Your copy should start at the line with "Manufacturer: Gledring" and end at the line with "the theater season." in the data below. Transcribe only those lines, exactly, pictures excluded.

*** INFORMATION GIVEN Section Begins ***

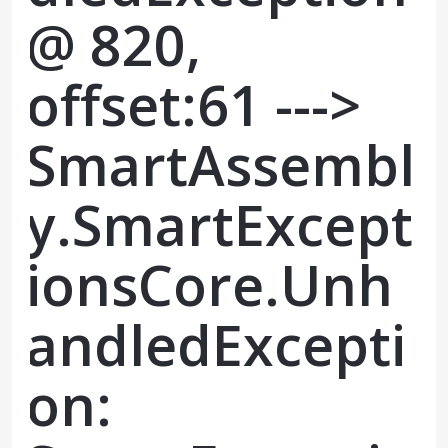
@ 820,
offset:61 --->
SmartAssembl
y.SmartExcept
ionsCore.Unh
andledExcepti
on:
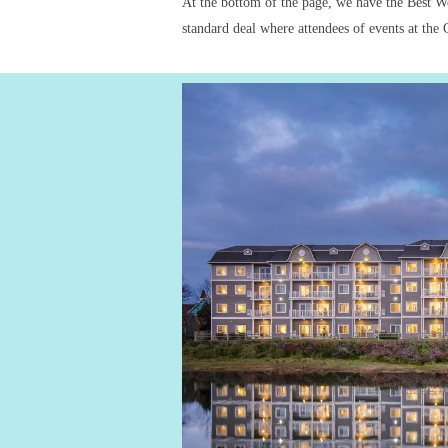
At the bottom of the page, we have the Best Wes
standard deal where attendees of events at th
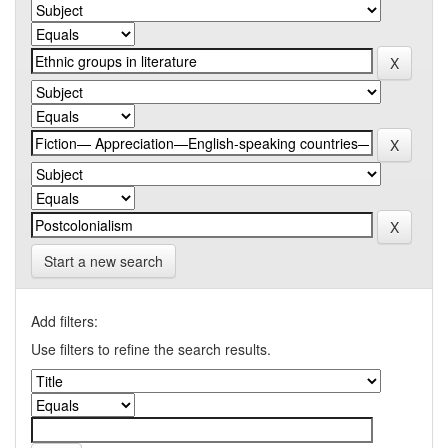
Start a new search
Add filters:
Use filters to refine the search results.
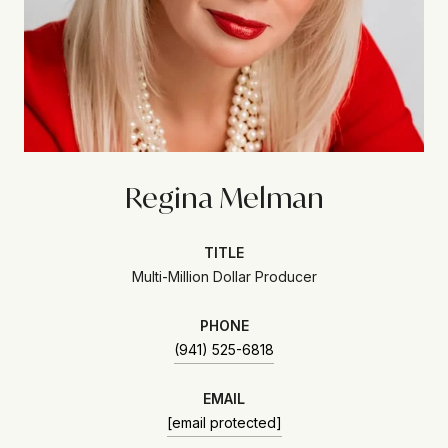
Regina Melman
TITLE
Multi-Million Dollar Producer
PHONE
(941) 525-6818
EMAIL
[email protected]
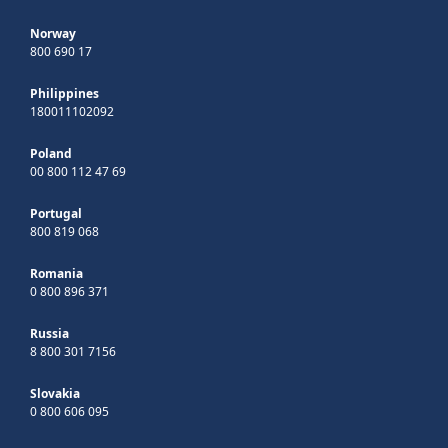
Norway
800 690 17
Philippines
180011102092
Poland
00 800 112 47 69
Portugal
800 819 068
Romania
0 800 896 371
Russia
8 800 301 7156
Slovakia
0 800 606 095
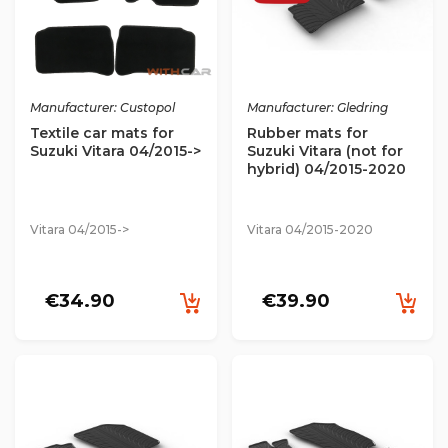
Manufacturer: Custopol
Manufacturer: Gledring
Textile car mats for
Rubber mats for
Suzuki Vitara 04/2015->
Suzuki Vitara (not for
hybrid) 04/2015-2020
Vitara 04/2015->
Vitara 04/2015-2020
€34.90
€39.90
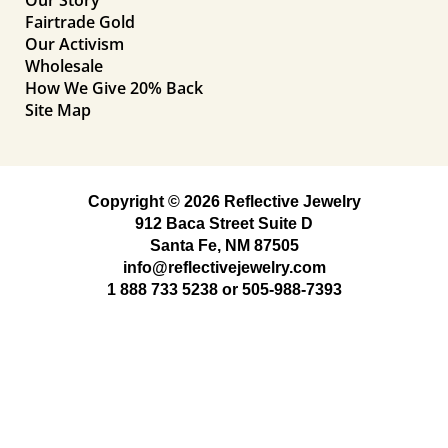
Fairtrade Gold
Our Activism
Wholesale
How We Give 20% Back
Site Map
Copyright © 2026 Reflective Jewelry
912 Baca Street Suite D
Santa Fe, NM 87505
info@reflectivejewelry.com
1 888 733 5238
or
505-988-7393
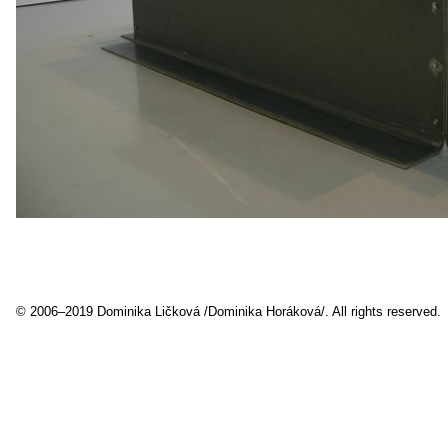
© 2006–2019 Dominika Ličková /Dominika Horáková/. All rights reserved.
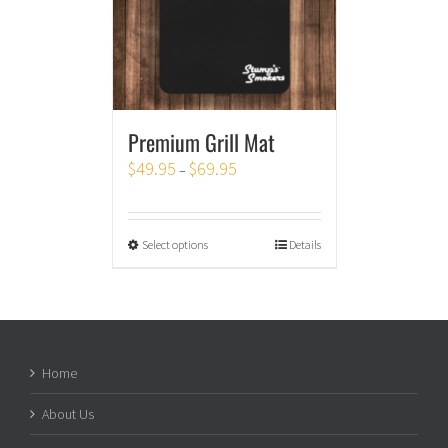
Premium Grill Mat
$
49.95
$
69.95
–
Select options
Details
Home
About Us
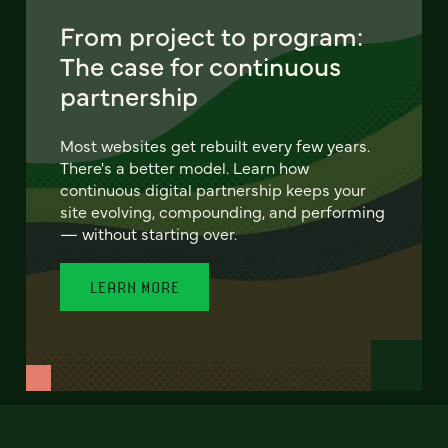
From project to program:
The case for continuous
partnership
Most websites get rebuilt every few years.
There's a better model. Learn how
continuous digital partnership keeps your
site evolving, compounding, and performing
— without starting over.
LEARN MORE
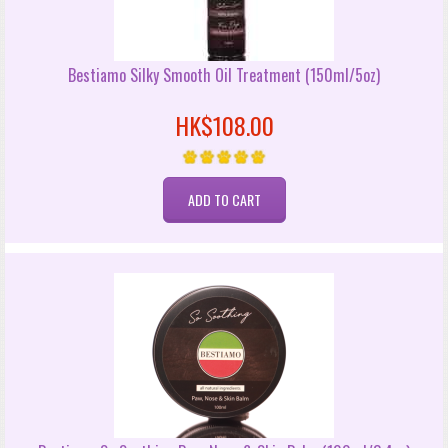
Bestiamo Silky Smooth Oil Treatment (150ml/5oz)
HK$108.00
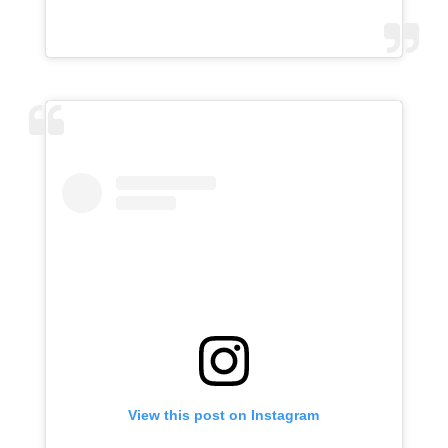
View this post on Instagram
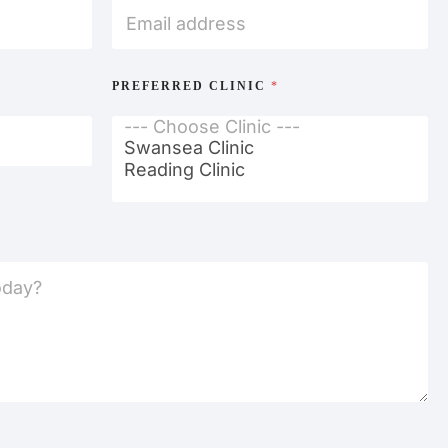
PREFERRED CLINIC
*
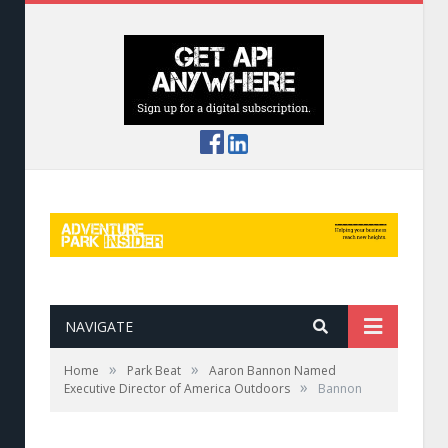
NAVIGATE
»
»
Home
Park Beat
Aaron Bannon Named
»
Executive Director of America Outdoors
Bannon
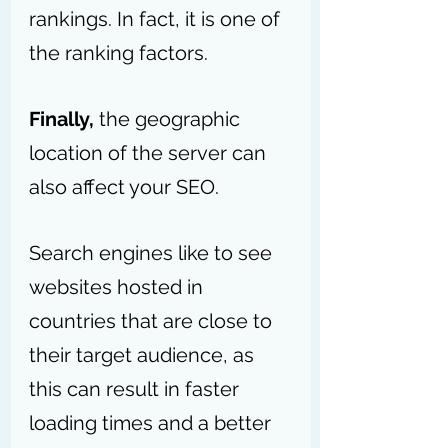
rankings. In fact, it is one of 
the ranking factors.
Finally,
 the geographic 
location of the server can 
also affect your SEO. 
Search engines like to see 
websites hosted in 
countries that are close to 
their target audience, as 
this can result in faster 
loading times and a better 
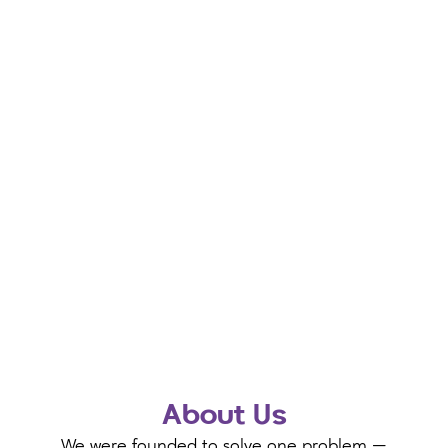
About Us
We were founded to solve one problem —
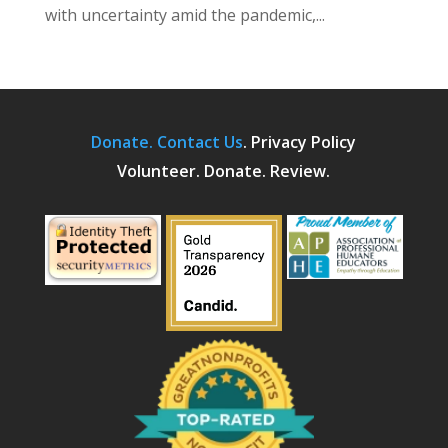
with uncertainty amid the pandemic,...
Donate.
Contact Us
.
Privacy Policy
Volunteer. Donate. Review.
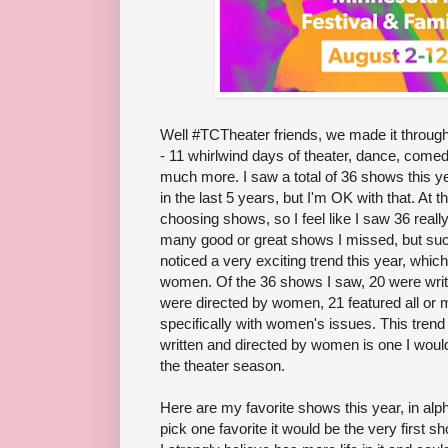
Well #TCTheater friends, we made it through
- 11 whirlwind days of theater, dance, comedy
much more. I saw a total of 36 shows this ye
in the last 5 years, but I'm OK with that. At th
choosing shows, so I feel like I saw 36 real
many good or great shows I missed, but such 
noticed a very exciting trend this year, whi
women. Of the 36 shows I saw, 20 were writ
were directed by women, 21 featured all or 
specifically with women's issues. This trend
written and directed by women is one I woul
the theater season.
Here are my favorite shows this year, in alpha
pick one favorite it would be the very first s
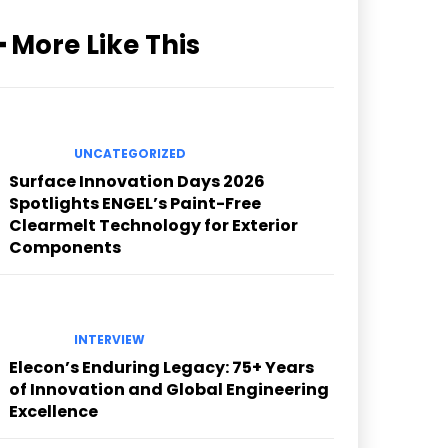
━ More Like This
UNCATEGORIZED
Surface Innovation Days 2026
Spotlights ENGEL’s Paint-Free
Clearmelt Technology for Exterior
Components
INTERVIEW
Elecon’s Enduring Legacy: 75+ Years
of Innovation and Global Engineering
Excellence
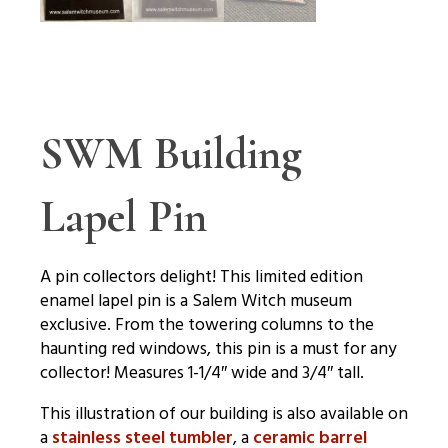
SWM Building
Lapel Pin
A pin collectors delight! This limited edition
enamel lapel pin is a Salem Witch museum
exclusive. From the towering columns to the
haunting red windows, this pin is a must for any
collector! Measures 1-1/4″ wide and 3/4″ tall.
This illustration of our building is also available on
a
stainless steel tumbler
, a
ceramic barrel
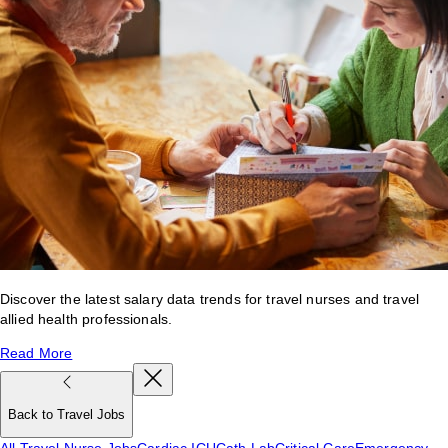
Discover the latest salary data trends for travel nurses and travel
allied health professionals.
Read More
Back to Travel Jobs
All Travel Nurse Jobs
Cardiac ICU
Cath Lab
Critical Care
Emergency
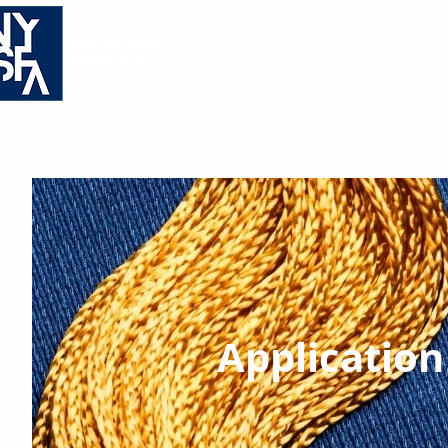
Academics
New York School Of
Academics
Admissio
Fashion & Art
Application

*** INFORMATION GIVEN Section Ends ***

- _RESPONSE TO THIS EXERCISE_:
Manufacturer: Gledring
Textile car mats for
Rubber mats for
Suzuki Vitara 04/2015->
Suzuki Vitara (not for
hybrid) 04/2015-2020
Vitara 04/2015->
Vitara 04/2015-2020
€34.90
€39.90
Fairtrade Gold
Our Activism
Wholesale
How We Give 20% Back
Site Map
Copyright © 2026 Reflective Jewelry
912 Baca Street Suite D
Santa Fe, NM 87505
info@reflectivejewelry.com
1 888 733 5238
or
505-988-7393
© 2006–2019 Dominika Ličková /Dominika Horáková/. All rights reserved.
Premium Grill Mat
$
49.95
$
69.95
–
Select options
Details
Home
About Us
From project to program:
The case for continuous
partnership
Most websites get rebuilt every few years.
There's a better model. Learn how
continuous digital partnership keeps your
site evolving, compounding, and performing
— without starting over.
LEARN MORE
Bestiamo Silky Smooth Oil Treatment (150ml/5oz)
HK$108.00
View this post on Instagram
PREFERRED CLINIC
*
NAVIGATE
»
»
Home
Park Beat
Aaron Bannon Named
»
Executive Director of America Outdoors
Bannon
rankings. In fact, it is one of 
the ranking factors.
Finally,
 the geographic 
location of the server can 
also affect your SEO. 
Search engines like to see 
websites hosted in 
countries that are close to 
their target audience, as 
this can result in faster 
loading times and a better 
About Us
We were founded to solve one problem —
with uncertainty amid the pandemic,...
Donate.
Contact Us
.
Privacy Policy
Volunteer. Donate. Review.
Well #TCTheater friends, we made it through
- 11 whirlwind days of theater, dance, comedy
much more. I saw a total of 36 shows this ye
in the last 5 years, but I'm OK with that. At th
choosing shows, so I feel like I saw 36 real
many good or great shows I missed, but such 
noticed a very exciting trend this year, whi
women. Of the 36 shows I saw, 20 were writ
were directed by women, 21 featured all or 
specifically with women's issues. This trend
written and directed by women is one I woul
the theater season.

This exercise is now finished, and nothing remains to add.